# Data provided
»»
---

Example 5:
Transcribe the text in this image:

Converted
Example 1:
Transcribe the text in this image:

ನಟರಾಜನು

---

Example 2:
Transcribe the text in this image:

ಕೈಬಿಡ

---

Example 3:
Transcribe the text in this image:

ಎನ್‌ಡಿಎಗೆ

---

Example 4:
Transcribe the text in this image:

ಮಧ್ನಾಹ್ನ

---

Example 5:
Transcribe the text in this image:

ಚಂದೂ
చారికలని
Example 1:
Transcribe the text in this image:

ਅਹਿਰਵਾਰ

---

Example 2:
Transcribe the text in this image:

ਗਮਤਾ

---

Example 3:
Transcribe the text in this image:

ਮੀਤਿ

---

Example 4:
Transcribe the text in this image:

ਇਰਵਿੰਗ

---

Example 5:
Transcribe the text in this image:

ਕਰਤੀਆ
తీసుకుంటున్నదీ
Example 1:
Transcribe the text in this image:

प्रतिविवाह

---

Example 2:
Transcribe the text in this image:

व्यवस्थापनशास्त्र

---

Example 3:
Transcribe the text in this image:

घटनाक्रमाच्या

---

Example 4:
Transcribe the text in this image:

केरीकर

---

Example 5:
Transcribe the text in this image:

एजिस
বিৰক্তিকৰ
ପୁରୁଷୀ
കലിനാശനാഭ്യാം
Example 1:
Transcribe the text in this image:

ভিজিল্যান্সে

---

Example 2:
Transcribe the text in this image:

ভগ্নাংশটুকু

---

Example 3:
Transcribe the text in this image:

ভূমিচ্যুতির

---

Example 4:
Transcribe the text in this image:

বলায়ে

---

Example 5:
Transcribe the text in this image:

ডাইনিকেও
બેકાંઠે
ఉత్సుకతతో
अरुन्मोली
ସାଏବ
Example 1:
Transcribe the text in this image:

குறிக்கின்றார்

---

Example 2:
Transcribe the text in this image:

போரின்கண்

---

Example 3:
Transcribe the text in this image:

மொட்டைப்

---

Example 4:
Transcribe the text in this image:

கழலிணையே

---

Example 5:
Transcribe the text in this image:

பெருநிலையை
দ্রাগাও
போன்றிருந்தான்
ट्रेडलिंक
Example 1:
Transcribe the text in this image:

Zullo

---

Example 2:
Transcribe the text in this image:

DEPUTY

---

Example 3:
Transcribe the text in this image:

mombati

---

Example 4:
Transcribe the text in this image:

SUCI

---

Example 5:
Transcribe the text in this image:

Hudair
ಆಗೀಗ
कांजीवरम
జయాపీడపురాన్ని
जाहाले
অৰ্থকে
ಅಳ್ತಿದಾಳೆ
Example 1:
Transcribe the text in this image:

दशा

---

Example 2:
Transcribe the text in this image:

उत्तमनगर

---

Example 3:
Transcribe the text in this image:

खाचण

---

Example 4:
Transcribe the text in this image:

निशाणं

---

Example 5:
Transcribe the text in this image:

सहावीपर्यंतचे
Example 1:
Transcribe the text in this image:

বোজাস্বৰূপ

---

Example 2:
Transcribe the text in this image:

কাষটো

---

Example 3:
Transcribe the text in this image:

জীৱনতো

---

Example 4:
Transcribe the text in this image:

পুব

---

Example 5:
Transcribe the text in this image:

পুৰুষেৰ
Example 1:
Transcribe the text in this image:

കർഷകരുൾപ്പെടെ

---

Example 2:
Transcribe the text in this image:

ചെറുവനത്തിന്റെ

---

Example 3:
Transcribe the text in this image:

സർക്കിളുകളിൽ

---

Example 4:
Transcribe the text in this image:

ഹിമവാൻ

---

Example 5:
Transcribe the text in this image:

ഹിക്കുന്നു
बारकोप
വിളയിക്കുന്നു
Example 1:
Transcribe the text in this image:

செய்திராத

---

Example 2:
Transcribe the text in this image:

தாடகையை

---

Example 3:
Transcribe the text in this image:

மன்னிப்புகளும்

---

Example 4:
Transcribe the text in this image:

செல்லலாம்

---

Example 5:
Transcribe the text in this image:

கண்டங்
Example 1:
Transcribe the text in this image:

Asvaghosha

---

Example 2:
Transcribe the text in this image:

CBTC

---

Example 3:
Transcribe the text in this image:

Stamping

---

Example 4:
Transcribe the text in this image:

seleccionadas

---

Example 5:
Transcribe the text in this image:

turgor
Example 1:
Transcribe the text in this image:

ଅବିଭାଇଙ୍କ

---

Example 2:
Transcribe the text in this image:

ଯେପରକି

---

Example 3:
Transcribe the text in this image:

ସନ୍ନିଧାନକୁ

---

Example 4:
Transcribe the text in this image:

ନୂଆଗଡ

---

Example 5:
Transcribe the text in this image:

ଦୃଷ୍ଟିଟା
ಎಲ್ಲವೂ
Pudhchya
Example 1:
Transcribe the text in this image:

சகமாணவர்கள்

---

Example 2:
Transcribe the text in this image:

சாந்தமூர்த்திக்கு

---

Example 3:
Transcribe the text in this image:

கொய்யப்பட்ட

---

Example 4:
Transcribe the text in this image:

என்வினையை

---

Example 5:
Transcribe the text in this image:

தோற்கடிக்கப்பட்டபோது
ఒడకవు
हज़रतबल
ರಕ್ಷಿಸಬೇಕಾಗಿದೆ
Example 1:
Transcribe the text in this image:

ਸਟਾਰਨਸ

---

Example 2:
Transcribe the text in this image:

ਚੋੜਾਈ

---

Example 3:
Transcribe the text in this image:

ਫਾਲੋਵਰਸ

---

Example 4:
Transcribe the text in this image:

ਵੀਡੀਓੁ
««
# Objective
Reproduce every entry above word for word, in the same order.

# Solution for this problem
---

Example 5:
Transcribe the text in this image:

Converted
Example 1:
Transcribe the text in this image:

ನಟರಾಜನು

---

Example 2:
Transcribe the text in this image:

ಕೈಬಿಡ

---

Example 3:
Transcribe the text in this image:

ಎನ್‌ಡಿಎಗೆ

---

Example 4:
Transcribe the text in this image:

ಮಧ್ನಾಹ್ನ

---

Example 5:
Transcribe the text in this image:

ಚಂದೂ
చారికలని
Example 1:
Transcribe the text in this image:

ਅਹਿਰਵਾਰ

---

Example 2:
Transcribe the text in this image:

ਗਮਤਾ

---

Example 3:
Transcribe the text in this image:

ਮੀਤਿ

---

Example 4:
Transcribe the text in this image:

ਇਰਵਿੰਗ

---

Example 5:
Transcribe the text in this image:

ਕਰਤੀਆ
తీసుకుంటున్నదీ
Example 1:
Transcribe the text in this image:

प्रतिविवाह

---

Example 2:
Transcribe the text in this image:

व्यवस्थापनशास्त्र

---

Example 3:
Transcribe the text in this image:

घटनाक्रमाच्या

---

Example 4:
Transcribe the text in this image:

केरीकर

---

Example 5:
Transcribe the text in this image:

एजिस
বিৰক্তিকৰ
ପୁରୁଷୀ
കലിനാശനാഭ്യാം
Example 1:
Transcribe the text in this image:

ভিজিল্যান্সে

---

Example 2:
Transcribe the text in this image:

ভগ্নাংশটুকু

---

Example 3:
Transcribe the text in this image:

ভূমিচ্যুতির

---

Example 4:
Transcribe the text in this image:

বলায়ে

---

Example 5:
Transcribe the text in this image:

ডাইনিকেও
બેકાંઠે
ఉత్సుకతతో
अरुन्मोली
ସାଏବ
Example 1:
Transcribe the text in this image:

குறிக்கின்றார்

---

Example 2:
Transcribe the text in this image:

போரின்கண்

---

Example 3:
Transcribe the text in this image:

மொட்டைப்

---

Example 4:
Transcribe the text in this image:

கழலிணையே

---

Example 5:
Transcribe the text in this image:

பெருநிலையை
দ্রাগাও
போன்றிருந்தான்
ट्रेडलिंक
Example 1:
Transcribe the text in this image:

Zullo

---

Example 2:
Transcribe the text in this image:

DEPUTY

---

Example 3:
Transcribe the text in this image:

mombati

---

Example 4:
Transcribe the text in this image:

SUCI

---

Example 5:
Transcribe the text in this image:

Hudair
ಆಗೀಗ
कांजीवरम
జయాపీడపురాన్ని
जाहाले
অৰ্থকে
ಅಳ್ತಿದಾಳೆ
Example 1:
Transcribe the text in this image:

दशा

---

Example 2:
Transcribe the text in this image:

उत्तमनगर

---

Example 3:
Transcribe the text in this image:

खाचण

---

Example 4:
Transcribe the text in this image:

निशाणं

---

Example 5:
Transcribe the text in this image:

सहावीपर्यंतचे
Example 1:
Transcribe the text in this image:

বোজাস্বৰূপ

---

Example 2:
Transcribe the text in this image:

কাষটো

---

Example 3:
Transcribe the text in this image:

জীৱনতো

---

Example 4:
Transcribe the text in this image:

পুব

---

Example 5:
Transcribe the text in this image:

পুৰুষেৰ
Example 1:
Transcribe the text in this image:

കർഷകരുൾപ്പെടെ

---

Example 2:
Transcribe the text in this image:

ചെറുവനത്തിന്റെ

---

Example 3:
Transcribe the text in this image:

സർക്കിളുകളിൽ

---

Example 4:
Transcribe the text in this image:

ഹിമവാൻ

---

Example 5:
Transcribe the text in this image:

ഹിക്കുന്നു
बारकोप
വിളയിക്കുന്നു
Example 1:
Transcribe the text in this image:

செய்திராத

---

Example 2:
Transcribe the text in this image:

தாடகையை

---

Example 3:
Transcribe the text in this image:

மன்னிப்புகளும்

---

Example 4:
Transcribe the text in this image:

செல்லலாம்

---

Example 5:
Transcribe the text in this image:

கண்டங்
Example 1:
Transcribe the text in this image:

Asvaghosha

---

Example 2:
Transcribe the text in this image:

CBTC

---

Example 3:
Transcribe the text in this image:

Stamping

---

Example 4:
Transcribe the text in this image:

seleccionadas

---

Example 5:
Transcribe the text in this image:

turgor
Example 1:
Transcribe the text in this image:

ଅବିଭାଇଙ୍କ

---

Example 2:
Transcribe the text in this image:

ଯେପରକି

---

Example 3:
Transcribe the text in this image:

ସନ୍ନିଧାନକୁ

---

Example 4:
Transcribe the text in this image:

ନୂଆଗଡ

---

Example 5:
Transcribe the text in this image:

ଦୃଷ୍ଟିଟା
ಎಲ್ಲವೂ
Pudhchya
Example 1:
Transcribe the text in this image:

சகமாணவர்கள்

---

Example 2:
Transcribe the text in this image:

சாந்தமூர்த்திக்கு

---

Example 3:
Transcribe the text in this image:

கொய்யப்பட்ட

---

Example 4:
Transcribe the text in this image:

என்வினையை

---

Example 5:
Transcribe the text in this image:

தோற்கடிக்கப்பட்டபோது
ఒడకవు
हज़रतबल
ರಕ್ಷಿಸಬೇಕಾಗಿದೆ
Example 1:
Transcribe the text in this image:

ਸਟਾਰਨਸ

---

Example 2:
Transcribe the text in this image:

ਚੋੜਾਈ

---

Example 3:
Transcribe the text in this image:

ਫਾਲੋਵਰਸ

---

Example 4:
Transcribe the text in this image:

ਵੀਡੀਓੁ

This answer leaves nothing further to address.